Voice (tone) in writing is determined by the topic, the audience, and the writer's abilities. If the topic or audience is academic, the voice should be academic. If the topic or audience is professional, the voice should be professional. If the piece is being written for young people and is supposed to be fun, the voice should speak to the young people and be fun.
The writer's word choice will be affected by the voice he or she uses. Academic-related words will be appropriate for academic writing. For professional writing, profession-related jargon is acceptable. Writing for teenagers is an excuse to use slang and fun language.

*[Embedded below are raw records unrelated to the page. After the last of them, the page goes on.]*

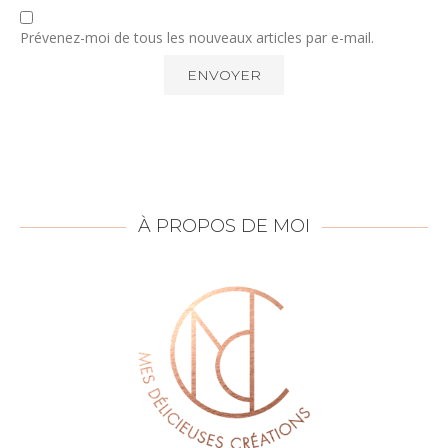
Prévenez-moi de tous les nouveaux articles par e-mail.
À PROPOS DE MOI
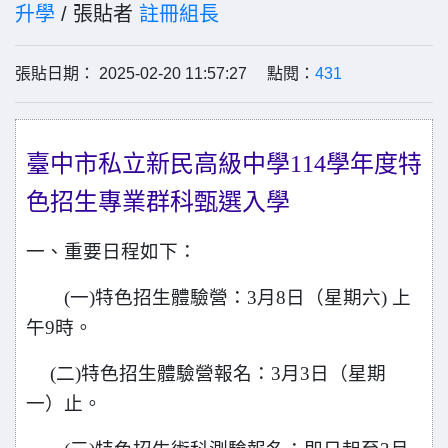
升學
/ 張貼者
註冊組長
張貼日期： 2025-02-20 11:57:27 點閱：
431
臺中市私立新民高級中學114學年度特
色招生專業群科甄選入學
一、重要日程如下：
(
一)特色招生體驗營：3月8日（星期六) 上
午9時。
(
二)特色招生體驗營報名：3月3日（星期
一）止。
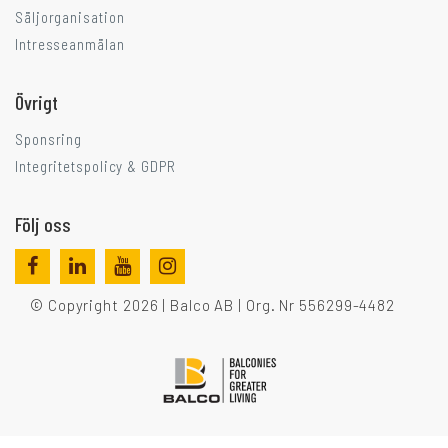
Säljorganisation
Intresseanmälan
Övrigt
Sponsring
Integritetspolicy & GDPR
Följ oss
© Copyright 2026 | Balco AB | Org. Nr 556299-4482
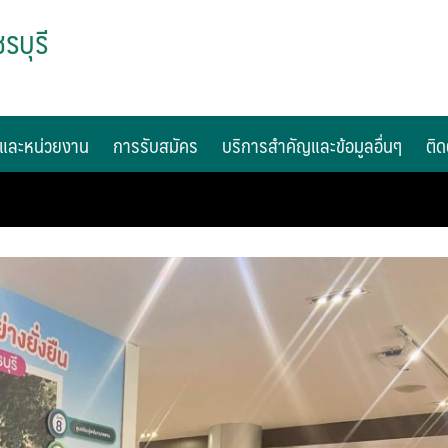
รบุรี
และหน่วยงาน
การรับสมัคร
บริการสำคัญและข้อมูลอื่นๆ
ติด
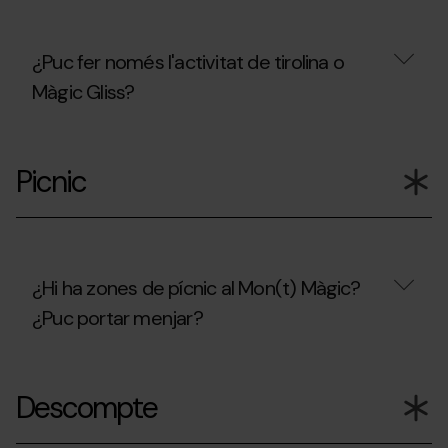
als
nens?
¿Puc fer només l'activitat de tirolina o
Màgic Gliss?
¿Puc
fer
Picnic
només
l'activitat
de
tirolina
o
Màgic
Gliss?
¿Hi ha zones de pícnic al Mon(t) Màgic?
¿Puc portar menjar?
¿Hi
ha
Descompte
zones
de
pícnic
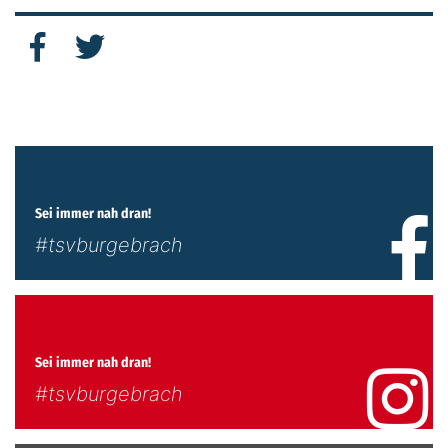
Sei immer nah dran!
#tsvburgebrach
Sei immer nah dran!
#tsvburgebrach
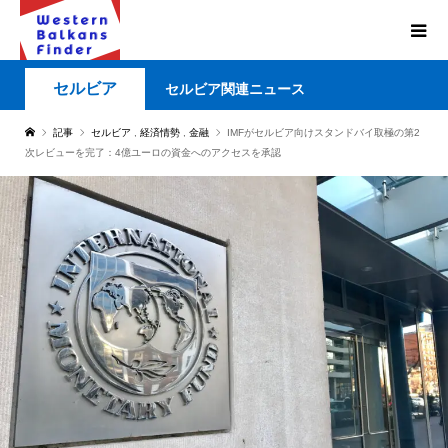
セルビア
セルビア関連ニュース
記事
セルビア
,
経済情勢
,
金融
IMFがセルビア向けスタンドバイ取極の第2
次レビューを完了：4億ユーロの資金へのアクセスを承認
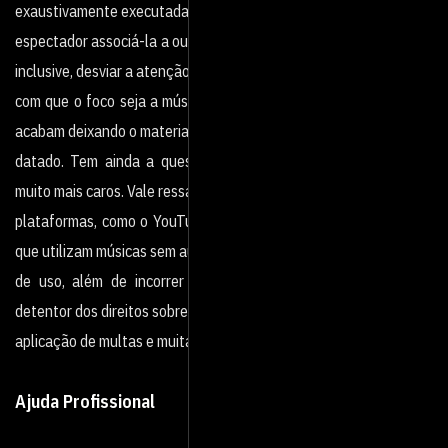
exaustivamente executadas e a chance do
espectador associá-la a outro contexto é muito grande, podendo,
inclusive, desviar a atenção, fazendo
com que o foco seja a música e não o conteúdo. Além disso, hits
acabam deixando o material muito
datado. Tem ainda a questão dos direitos autorais, que serão
muito mais caros. Vale ressaltar que,
plataformas, como o YouTube, por exemplo, retiram do ar vídeos
que utilizam músicas sem autorização
de uso, além de incorrer no risco de autuação por parte do
detentor dos direitos sobre a obra, com
aplicação de multas e muita dor de cabeça.
Ajuda Profissional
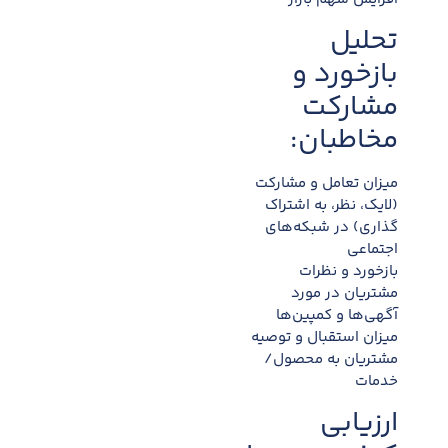
تحلیل
بازخورد و
مشارکت
مخاطبان:
میزان تعامل و مشارکت
(لایک، نظر، به اشتراک
گذاری) در شبکه‌های
اجتماعی
بازخورد و نظرات
مشتریان در مورد
آگهی‌ها و کمپین‌ها
میزان استقبال و توصیه
مشتریان به محصول/
خدمات
ارزیابی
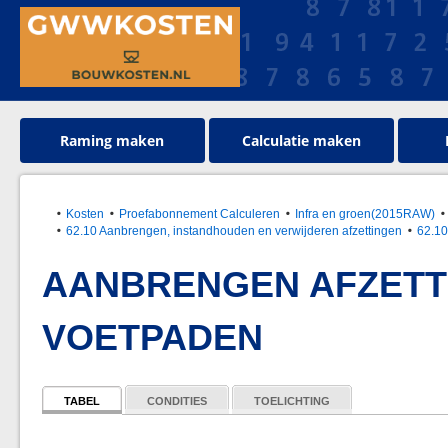
Raming maken
Calculatie maken
Kosten
Proefabonnement Calculeren
Infra en groen(2015RAW)
62.10 Aanbrengen, instandhouden en verwijderen afzettingen
62.10
AANBRENGEN AFZETTIN
VOETPADEN
TABEL
CONDITIES
TOELICHTING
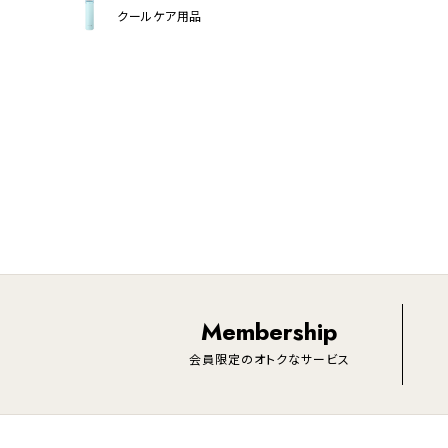
クールケア用品
Membership
会員限定のオトクなサービス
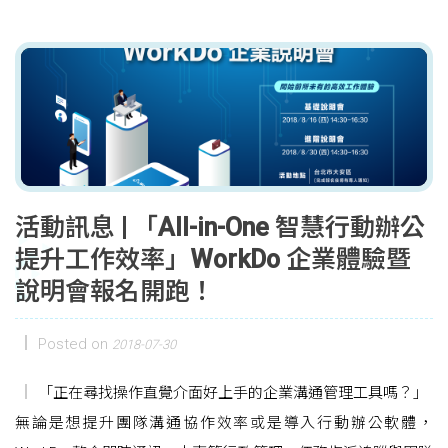
活動訊息 | 「All-in-One 智慧行動辦公
提升工作效率」WorkDo 企業體驗暨
說明會報名開跑！
Posted on
2018-07-30
「正在尋找操作直覺介面好上手的企業溝通管理工具嗎？」
無論是想提升團隊溝通協作效率或是導入行動辦公軟體，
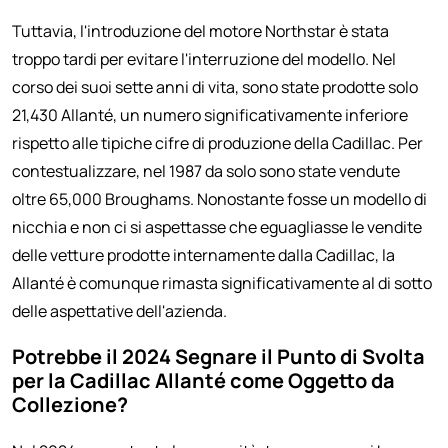
Tuttavia, l'introduzione del motore Northstar è stata
troppo tardi per evitare l'interruzione del modello. Nel
corso dei suoi sette anni di vita, sono state prodotte solo
21,430 Allanté, un numero significativamente inferiore
rispetto alle tipiche cifre di produzione della Cadillac. Per
contestualizzare, nel 1987 da solo sono state vendute
oltre 65,000 Broughams. Nonostante fosse un modello di
nicchia e non ci si aspettasse che eguagliasse le vendite
delle vetture prodotte internamente dalla Cadillac, la
Allanté è comunque rimasta significativamente al di sotto
delle aspettative dell'azienda.
Potrebbe il 2024 Segnare il Punto di Svolta
per la Cadillac Allanté come Oggetto da
Collezione?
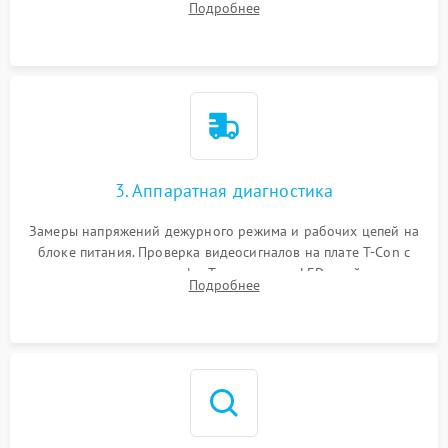
Подробнее
Проверка надежности фиксации и целостности шлейфов.
3. Аппаратная диагностика
Замеры напряжений дежурного режима и рабочих цепей на
блоке питания. Проверка видеосигналов на плате T-Con с
помощью осциллографа. Тестирование LED-драйвера и
Подробнее
светодиодных планок подсветки мультиметром.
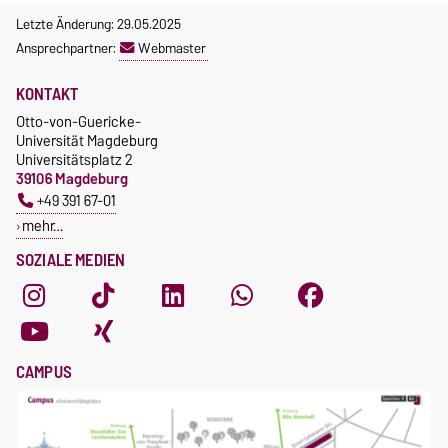
Letzte Änderung: 29.05.2025
Ansprechpartner:
Webmaster
KONTAKT
Otto-von-Guericke-
Universität Magdeburg
Universitätsplatz 2
39106 Magdeburg
+49 391 67-01
mehr…
SOZIALE MEDIEN
CAMPUS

Voice can establish the parameters of word choice, but other factors are involved with finding just the right word. The writer should read the piece aloud and ask him-or herself these questions:
If some words sound weak or awkward or do not fit, the writer should use a thesaurus to find similar words that may be better choices. A thesaurus can be found in book form, online, or in Microsoft® Word. This resource is also a very effective tool for finding replacements for repeated words. If the author is not sure that a word is used correctly, he or she should find that word in a dictionary. Many online dictionaries are available. Properly chosen words will sound natural and lend credibility to the writing.
The author must also consider the audience when choosing words, ensuring that the readers will understand the text. Each word should also correspond with the voice used. Any out-of-place word will be a distraction.